| Exercise aim |
Without including any image, repeat every record exactly.

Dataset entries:
-------------------------
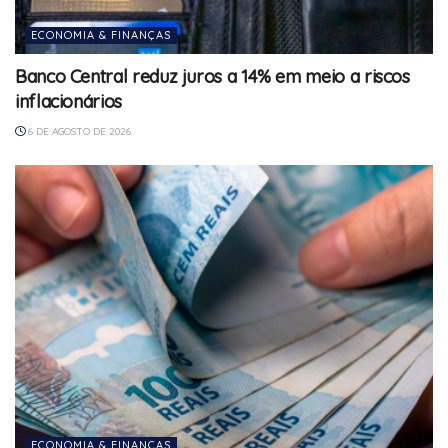
ECONOMIA & FINANÇAS
Banco Central reduz juros a 14% em meio a riscos
inflacionários
6 DE AGOSTO DE 2026
ECONOMIA & FINANÇAS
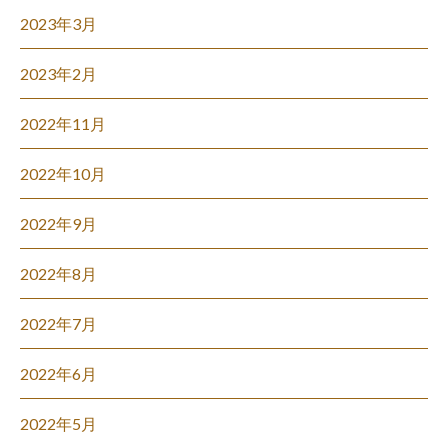
2023年3月
2023年2月
2022年11月
2022年10月
2022年9月
2022年8月
2022年7月
2022年6月
2022年5月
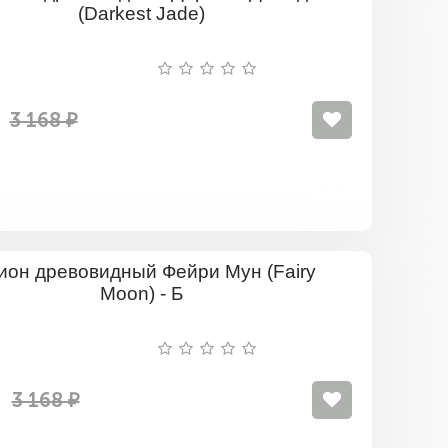
Пион
древовид
Даркест
Джейд
(Darkest
Jade)
3 168 ₽
Пион
древовид
Фейри
Мун
(Fairy
Moon)
-
3 168 ₽
Б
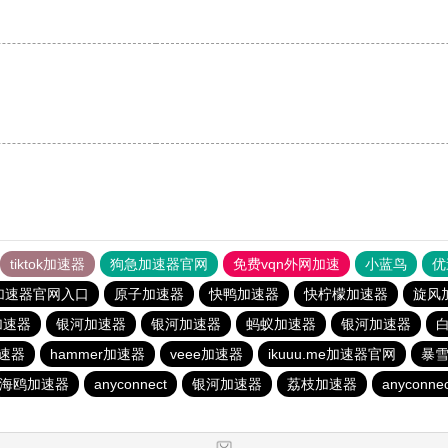
tiktok加速器
狗急加速器官网
免费vqn外网加速
小蓝鸟
优
加速器官网入口
原子加速器
快鸭加速器
快柠檬加速器
旋风
加速器
银河加速器
银河加速器
蚂蚁加速器
银河加速器
速器
hammer加速器
veee加速器
ikuuu.me加速器官网
暴
海鸥加速器
anyconnect
银河加速器
荔枝加速器
anyconnec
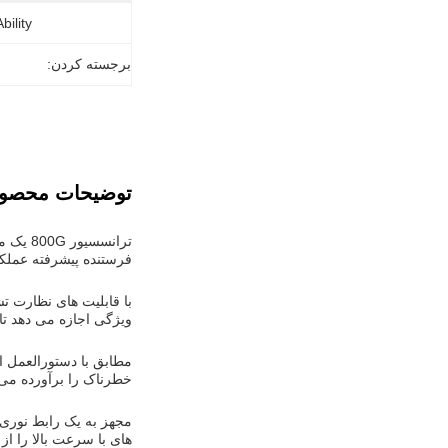
ility:
برجسته کردن:
توضیحات محصو
ترانسس
فرستنده پیشرفته عملکرد
ویژگی اجازه می دهد تا
خطرناک را برآورده می 
های با سرعت بالا را از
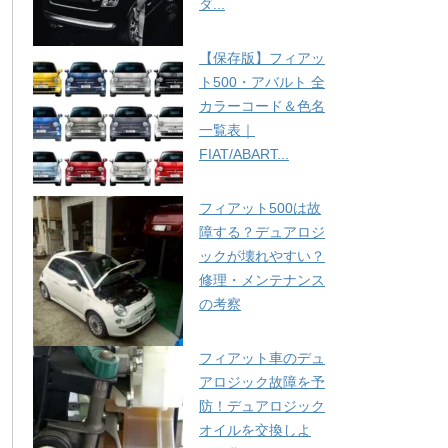
ダ...
【保存版】フィアッ
ト500・アバルト 全
カラーコード＆色名
一覧表｜
FIAT/ABART...
フィアット500は故
障する？デュアロジ
ックが壊れやすい？
修理・メンテナンス
の考察
フィアット車のデュ
アロジック故障を予
防！デュアロジック
オイルを交換しよ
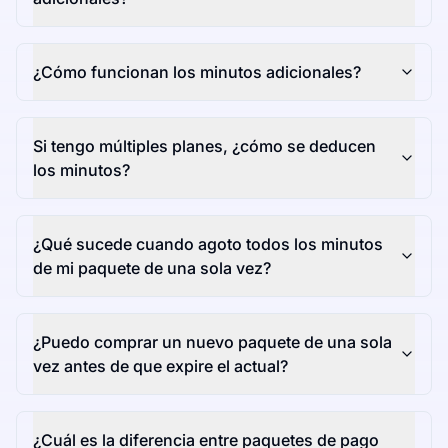
¿Cómo funcionan los minutos adicionales?
Si tengo múltiples planes, ¿cómo se deducen
los minutos?
¿Qué sucede cuando agoto todos los minutos
de mi paquete de una sola vez?
¿Puedo comprar un nuevo paquete de una sola
vez antes de que expire el actual?
¿Cuál es la diferencia entre paquetes de pago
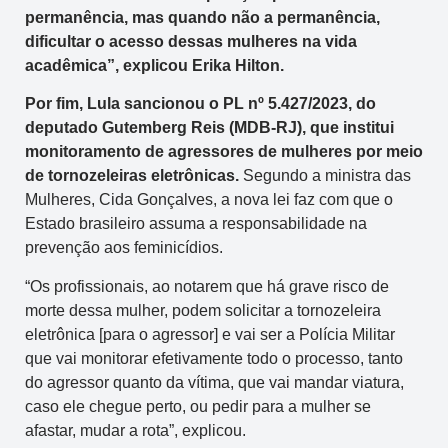
permanência, mas quando não a permanência,
dificultar o acesso dessas mulheres na vida
acadêmica”, explicou Erika Hilton.
Por fim, Lula sancionou o PL nº 5.427/2023, do
deputado Gutemberg Reis (MDB-RJ), que institui
monitoramento de agressores de mulheres por meio
de tornozeleiras eletrônicas.
Segundo a ministra das
Mulheres, Cida Gonçalves, a nova lei faz com que o
Estado brasileiro assuma a responsabilidade na
prevenção aos feminicídios.
“Os profissionais, ao notarem que há grave risco de
morte dessa mulher, podem solicitar a tornozeleira
eletrônica [para o agressor] e vai ser a Polícia Militar
que vai monitorar efetivamente todo o processo, tanto
do agressor quanto da vítima, que vai mandar viatura,
caso ele chegue perto, ou pedir para a mulher se
afastar, mudar a rota”, explicou.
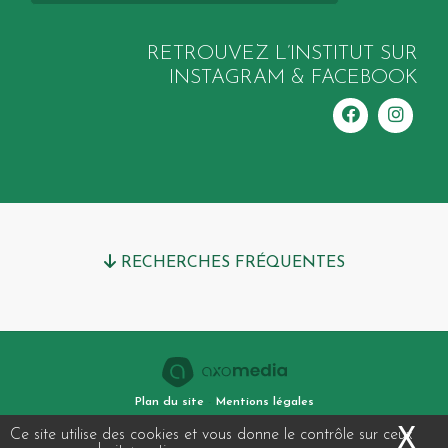
RETROUVEZ L’INSTITUT SUR
INSTAGRAM & FACEBOOK
RECHERCHES FRÉQUENTES
Plan du site
Mentions légales
X
Ma
Ce site utilise des cookies et vous donne le contrôle sur ceux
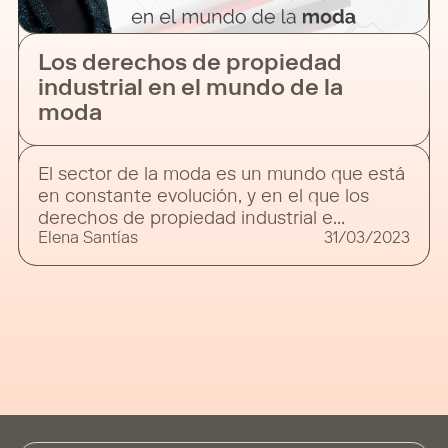
Los derechos de propiedad
industrial en el mundo de la
moda
El sector de la moda es un mundo que está
en constante evolución, y en el que los
derechos de propiedad industrial e
Elena Santías
31/03/2023
intelectual juegan un papel cada vez más
importante como consecuencia de los
cambios del sector como son su
digitalización, comercio electrónico, la
importancia de las redes sociales, así como
el nacimiento de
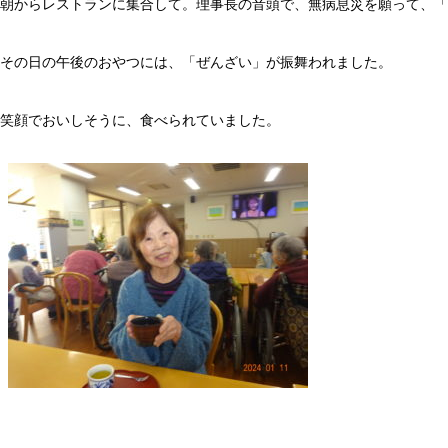
朝からレストランに集合して。理事長の音頭で、無病息災を願って、「
その日の午後のおやつには、「ぜんざい」が振舞われました。
笑顔でおいしそうに、食べられていました。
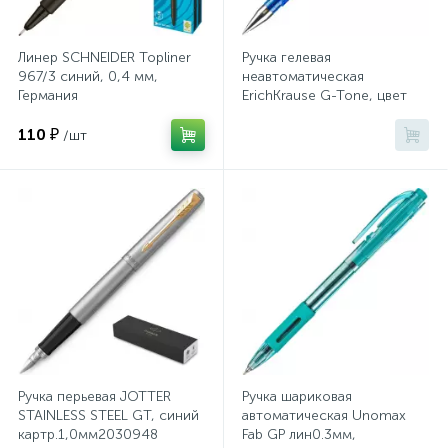
Хлорсодержащие средства
Почтовые ящики
Линер SCHNEIDER Topliner
Ручка гелевая
967/3 синий, 0,4 мм,
неавтоматическая
Германия
ErichKrause G-Tone, цвет
Экспресс-контроль концентрации
19
чернил синий
Приставки к столам
дезсредств
110 ₽
/шт
Пюпитры
Ресепшн
2
Сейфы автомобильные
Сейфы взломостойкие
Ручка перьевая JOTTER
Ручка шариковая
STAINLESS STEEL GT, синий
автоматическая Unomax
картр.1,0мм2030948
Fab GP лин0.3мм,
2
Сейфы гостиничные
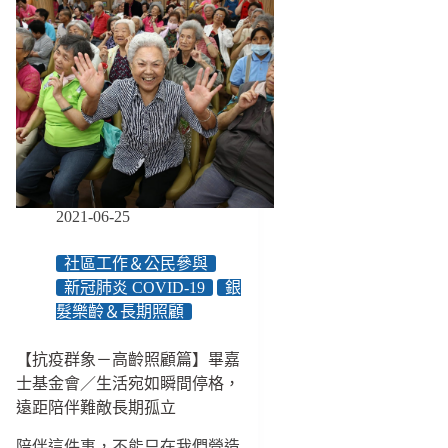
2021-06-25
社區工作＆公民參與
新冠肺炎 COVID-19
銀
髮樂齡＆長期照顧
【抗疫群象－高齡照顧篇】畢嘉
士基金會／生活宛如瞬間停格，
遠距陪伴難敵長期孤立
陪伴這件事，不能只在我們營造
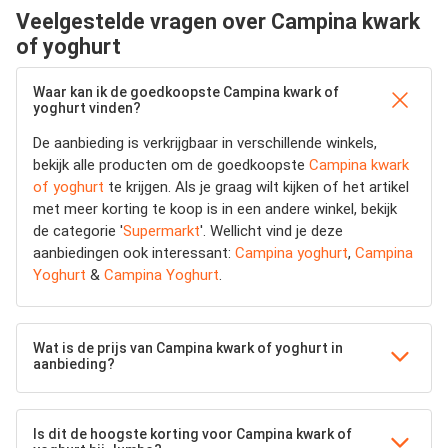
Veelgestelde vragen over Campina kwark
of yoghurt
Waar kan ik de goedkoopste Campina kwark of
yoghurt vinden?
De aanbieding is verkrijgbaar in verschillende winkels,
bekijk alle producten om de goedkoopste
Campina kwark
of yoghurt
te krijgen. Als je graag wilt kijken of het artikel
met meer korting te koop is in een andere winkel, bekijk
de categorie '
Supermarkt
'. Wellicht vind je deze
aanbiedingen ook interessant:
Campina yoghurt
,
Campina
Yoghurt
&
Campina Yoghurt
.
Wat is de prijs van Campina kwark of yoghurt in
aanbieding?
Is dit de hoogste korting voor Campina kwark of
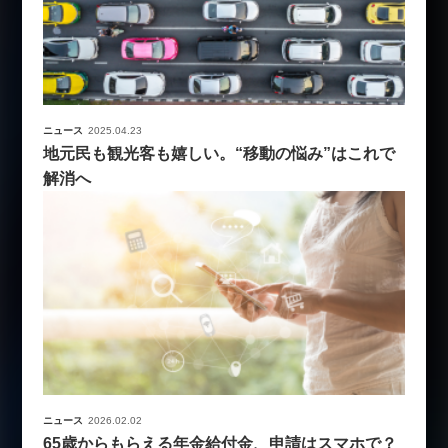
ニュース
2025.04.23
地元民も観光客も嬉しい。“移動の悩み”はこれで
解消へ
ニュース
2026.02.02
65歳からもらえる年金給付金、申請はスマホで？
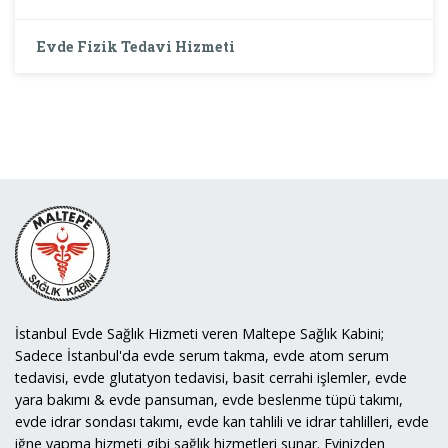
Evde Fizik Tedavi Hizmeti
İstanbul Evde Sağlık Hizmeti veren Maltepe Sağlık Kabini;
Sadece İstanbul'da evde serum takma, evde atom serum
tedavisi, evde glutatyon tedavisi, basit cerrahi işlemler, evde
yara bakımı & evde pansuman, evde beslenme tüpü takımı,
evde idrar sondası takımı, evde kan tahlili ve idrar tahlilleri, evde
iğne yapma hizmeti gibi sağlık hizmetleri sunar. Evinizden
-------------------------
| Completed task |
ECONOMIA & FINANÇAS
Banco Central reduz juros a 14% em meio a riscos
inflacionários
6 DE AGOSTO DE 2026
ECONOMIA & FINANÇAS
2023年3月
2023年2月
2022年11月
2022年10月
2022年9月
2022年8月
2022年7月
2022年6月
2022年5月
Пион
древовид
Даркест
Джейд
(Darkest
Jade)
3 168 ₽
Пион
древовид
Фейри
Мун
(Fairy
Moon)
-
3 168 ₽
Б
tiktok加速器
狗急加速器官网
免费vqn外网加速
小蓝鸟
优
加速器官网入口
原子加速器
快鸭加速器
快柠檬加速器
旋风
加速器
银河加速器
银河加速器
蚂蚁加速器
银河加速器
速器
hammer加速器
veee加速器
ikuuu.me加速器官网
暴
海鸥加速器
anyconnect
银河加速器
荔枝加速器
anyconnec
ility:
برجسته کردن:
توضیحات محصو
ترانسس
فرستنده پیشرفته عملکرد
ویژگی اجازه می دهد تا
خطرناک را برآورده می 
های با سرعت بالا را از
ダ...
【保存版】フィアッ
ト500・アバルト 全
カラーコード＆色名
一覧表｜
FIAT/ABART...
フィアット500は故
障する？デュアロジ
ックが壊れやすい？
修理・メンテナンス
の考察
フィアット車のデュ
アロジック故障を予
防！デュアロジック
オイルを交換しよ
¿Cómo funcionan los minutos adicionales?
Si tengo múltiples planes, ¿cómo se deducen
los minutos?
¿Qué sucede cuando agoto todos los minutos
de mi paquete de una sola vez?
¿Puedo comprar un nuevo paquete de una sola
vez antes de que expire el actual?
¿Cuál es la diferencia entre paquetes de pago
permanência, mas quando não a permanência,
dificultar o acesso dessas mulheres na vida
acadêmica”, explicou Erika Hilton.
Por fim, Lula sancionou o PL nº 5.427/2023, do
deputado Gutemberg Reis (MDB-RJ), que institui
monitoramento de agressores de mulheres por meio
de tornozeleiras eletrônicas.
Segundo a ministra das
Mulheres, Cida Gonçalves, a nova lei faz com que o
Estado brasileiro assuma a responsabilidade na
prevenção aos feminicídios.
“Os profissionais, ao notarem que há grave risco de
morte dessa mulher, podem solicitar a tornozeleira
eletrônica [para o agressor] e vai ser a Polícia Militar
que vai monitorar efetivamente todo o processo, tanto
do agressor quanto da vítima, que vai mandar viatura,
caso ele chegue perto, ou pedir para a mulher se
afastar, mudar a rota”, explicou.
RETROUVEZ L’INSTITUT SUR
INSTAGRAM & FACEBOOK
RECHERCHES FRÉQUENTES
Plan du site
Mentions légales
X
Ma
Ce site utilise des cookies et vous donne le contrôle sur ceux
Los derechos de propiedad
industrial en el mundo de la
moda
El sector de la moda es un mundo que está
en constante evolución, y en el que los
derechos de propiedad industrial e
Elena Santías
31/03/2023
intelectual juegan un papel cada vez más
importante como consecuencia de los
cambios del sector como son su
digitalización, comercio electrónico, la
importancia de las redes sociales, así como
el nacimiento de
朝からレストランに集合して。理事長の音頭で、無病息災を願って、「
その日の午後のおやつには、「ぜんざい」が振舞われました。
笑顔でおいしそうに、食べられていました。
Хлорсодержащие средства
Почтовые ящики
Линер SCHNEIDER Topliner
Ручка гелевая
967/3 синий, 0,4 мм,
неавтоматическая
Германия
ErichKrause G-Tone, цвет
Экспресс-контроль концентрации
19
чернил синий
Приставки к столам
дезсредств
110 ₽
/шт
Пюпитры
Ресепшн
2
Сейфы автомобильные
Сейфы взломостойкие
Ручка перьевая JOTTER
Ручка шариковая
STAINLESS STEEL GT, синий
автоматическая Unomax
картр.1,0мм2030948
Fab GP лин0.3мм,
2
Сейфы гостиничные
2021-06-25
社區工作＆公民參與
新冠肺炎 COVID-19
銀
髮樂齡＆長期照顧
【抗疫群象－高齡照顧篇】畢嘉
士基金會／生活宛如瞬間停格，
遠距陪伴難敵長期孤立
陪伴這件事，不能只在我們營造
Veelgestelde vragen over Campina kwark
of yoghurt
Waar kan ik de goedkoopste Campina kwark of
yoghurt vinden?
De aanbieding is verkrijgbaar in verschillende winkels,
bekijk alle producten om de goedkoopste
Campina kwark
of yoghurt
te krijgen. Als je graag wilt kijken of het artikel
met meer korting te koop is in een andere winkel, bekijk
de categorie '
Supermarkt
'. Wellicht vind je deze
aanbiedingen ook interessant:
Campina yoghurt
,
Campina
Yoghurt
&
Campina Yoghurt
.
Wat is de prijs van Campina kwark of yoghurt in
aanbieding?
Is dit de hoogste korting voor Campina kwark of
ニュース
2025.04.23
地元民も観光客も嬉しい。“移動の悩み”はこれで
解消へ
ニュース
2026.02.02
65歳からもらえる年金給付金、申請はスマホで？
Evde Fizik Tedavi Hizmeti
İstanbul Evde Sağlık Hizmeti veren Maltepe Sağlık Kabini;
Sadece İstanbul'da evde serum takma, evde atom serum
tedavisi, evde glutatyon tedavisi, basit cerrahi işlemler, evde
yara bakımı & evde pansuman, evde beslenme tüpü takımı,
evde idrar sondası takımı, evde kan tahlili ve idrar tahlilleri, evde
iğne yapma hizmeti gibi sağlık hizmetleri sunar. Evinizden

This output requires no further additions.